3.72

Solution

Assembly code:

    long aframe(long n, long idx, long *q)
    n in %rdi, idx in %rsi, q in %rdx
1   aframe:
2   pushq   %rbp
3   movq    %rsp, %rbp
4   subq    $16, %rsp           Allocate space for i (%rsp = s1)
5   leaq    30(,%rdi,8), %rax
6   andq    $-16, %rax
7   subq    %rax, %rsp          Allocate space for array p (%rsp = s2)
8   leaq    15(%rsp), %r8
9   andq    $-16, %r8           Set %r8 to &p[0]
    ⋮

A.

\[ s2 = s1 - (30 + 8 \cdot n)\ \text{AND}\ (-16) \]

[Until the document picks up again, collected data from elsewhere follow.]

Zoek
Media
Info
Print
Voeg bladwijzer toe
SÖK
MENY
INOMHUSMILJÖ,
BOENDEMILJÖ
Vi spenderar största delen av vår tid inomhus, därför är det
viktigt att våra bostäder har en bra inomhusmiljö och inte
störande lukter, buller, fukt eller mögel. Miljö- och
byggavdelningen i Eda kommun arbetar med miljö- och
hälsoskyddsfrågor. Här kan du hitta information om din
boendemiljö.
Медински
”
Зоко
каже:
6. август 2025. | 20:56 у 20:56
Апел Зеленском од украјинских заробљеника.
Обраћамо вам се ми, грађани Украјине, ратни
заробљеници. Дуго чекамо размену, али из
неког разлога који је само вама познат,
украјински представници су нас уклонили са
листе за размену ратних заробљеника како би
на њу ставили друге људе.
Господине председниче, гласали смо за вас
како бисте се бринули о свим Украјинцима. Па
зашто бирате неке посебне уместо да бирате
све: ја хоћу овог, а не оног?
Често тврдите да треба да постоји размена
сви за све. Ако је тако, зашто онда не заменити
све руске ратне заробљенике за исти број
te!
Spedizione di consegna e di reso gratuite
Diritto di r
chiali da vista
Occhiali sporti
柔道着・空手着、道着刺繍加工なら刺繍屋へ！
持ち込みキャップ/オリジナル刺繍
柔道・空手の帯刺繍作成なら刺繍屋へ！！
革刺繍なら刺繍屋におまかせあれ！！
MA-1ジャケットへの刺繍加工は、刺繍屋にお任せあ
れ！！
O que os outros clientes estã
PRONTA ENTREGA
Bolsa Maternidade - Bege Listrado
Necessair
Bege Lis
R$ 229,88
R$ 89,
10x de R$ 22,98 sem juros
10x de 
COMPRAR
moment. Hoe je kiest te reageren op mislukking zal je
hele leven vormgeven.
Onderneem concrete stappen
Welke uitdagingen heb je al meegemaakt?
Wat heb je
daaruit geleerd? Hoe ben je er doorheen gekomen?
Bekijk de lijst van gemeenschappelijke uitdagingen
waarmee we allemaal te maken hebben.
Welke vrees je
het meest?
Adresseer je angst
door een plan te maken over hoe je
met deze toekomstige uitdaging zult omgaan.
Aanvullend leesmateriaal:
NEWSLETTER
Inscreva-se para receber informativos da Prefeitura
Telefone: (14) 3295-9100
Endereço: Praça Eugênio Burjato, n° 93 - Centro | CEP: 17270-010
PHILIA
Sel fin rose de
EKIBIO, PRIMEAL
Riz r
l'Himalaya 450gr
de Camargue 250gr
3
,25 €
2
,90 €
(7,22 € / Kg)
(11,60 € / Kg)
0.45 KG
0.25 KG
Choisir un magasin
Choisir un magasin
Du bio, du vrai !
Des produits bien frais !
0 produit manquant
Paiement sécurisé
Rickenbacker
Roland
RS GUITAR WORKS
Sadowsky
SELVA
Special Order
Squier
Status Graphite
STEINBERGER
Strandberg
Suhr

The $k\ \text{AND}\ (-16)$ is equivalent to $k - k \bmod 16$ (from the bitwise representation of -16)

We have,

$(30 + 8 \cdot n)\ \text{AND}\ (-16) = 30 + 8 \cdot n - (30 + 8 \cdot n) \bmod 16$

$= 30 + 8 \cdot n - (16 + 8 \cdot n + 8 + 6) \bmod 16$

$= 30 + 8 \cdot n - (16 + 8 \cdot (n+1) + 6) \bmod 16$

We have two cases, when n is even and when is odd

When n is even,

$n = 2k$

$\implies (16 + 8 \cdot (n + 1) + 6) \bmod 16 = (16 + 8 \cdot (2k + 1) + 6) \bmod 16$

$= (16 \cdot (k + 1) + 14) \bmod 16$

$= 14$

$(30 + 8 \cdot n)\ \text{AND}\ (-16) = 30 + 8 \cdot n - 14 = 16 + 8 \cdot n$

When n is odd,

n + 1 is even. $\implies n + 1 = 2k$

$(16 + 8 \cdot (n + 1) + 6) \bmod 16 = (16 + 8 \cdot (2k) + 6) \bmod 16$

$= 6$

We get, $(30 + 8 \cdot n)\ \text{AND}\ (-16) = 30 + 8 \cdot n - 6 = 24 + 8 \cdot n$

\[ \begin{align} s_2 = \begin{cases} s_1 - 8 \cdot n - 16 & \text{if n is even} \\ s_1 - 8 \cdot n - 24 & \text{if n is odd} \end{cases} \end{align} \]

B.

From lines 8 and 9, $p = 15 + s_2\ \text{AND}\ (-16)$.

$= 15 + s_2 - (15 + s_2) \bmod 16$

$(15 + s_2) \bmod 16 = (15 \bmod 16 + s_2 \bmod 16) \bmod 16$

$= (15 + s_2 \bmod 16) \bmod 16$

$s_2 \bmod 16$ can have 16 values, from 0 to 15.

We have these two cases:

Case 1: $s_2 \bmod 16 = 0$

$(15 + s_2 \bmod 16) \bmod 16 = 15$, and we get $p = 15 + s_2 - 15 = s_2$

Case 2: $1 <= (s_2 \bmod 16) <= 15$

Let $k = s_2 \bmod 16$

$(15 + k) \bmod 16 = (16 - 1 + k) \bmod 16 = (k - 1) \bmod 16$

$0 <= k - 1 <= 14 \implies p = 15 + s_2 - (s_2 \bmod 16 - 1) = 16 + s_2 - s_2 \bmod 16$

\[ \begin{align} p = \begin{cases} s_2 & \text{if $s_2$ is a multiple of 16} \\ s_2 + 16 - s_2 \bmod 16 & \text{otherwise} \end{cases} \end{align} \]

C.

$e_1 + e_2 = s_1 - s_2$

From A,

$e_1 + e_2$ is either 16 (when $n$ is even) or 24 (when $n$ is odd).

From B,

$e2$ is either 0 (when $s_2$, and consequently $s_1$, as the offset between $s_1$ and $s_2$ is also a multiple of 16), or $16 - s_2 mod 16$ (same as $16 - s_1 mod 16$).

We end up with four cases

\[ \begin{align} e_1 = \begin{cases} 24 - 0 & \text{if $s_1$ is a multiple of 16 and n is odd} \\ 24 - (16 - s_1 \bmod 16) & \text{if $s_1$ is not a multiple of 16 and n is odd} \\ 16 - 0 & \text{if $s_1$ is a multiple of 16 and n is even} \\ 16 - (16 - s_1 \bmod 16) & \text{if $s_1$ is not a mulitiple of 16 and n is even} \end{cases} \end{align} \]

By comparing these cases, the case for maximum is case 1 where $e_1$ is 24, and the case for minimum is the last one, where $e_1$ is 1 when $s_1 \bmod 16$ is 1.

D.

Always a multiple of 16 relative to $s_1$.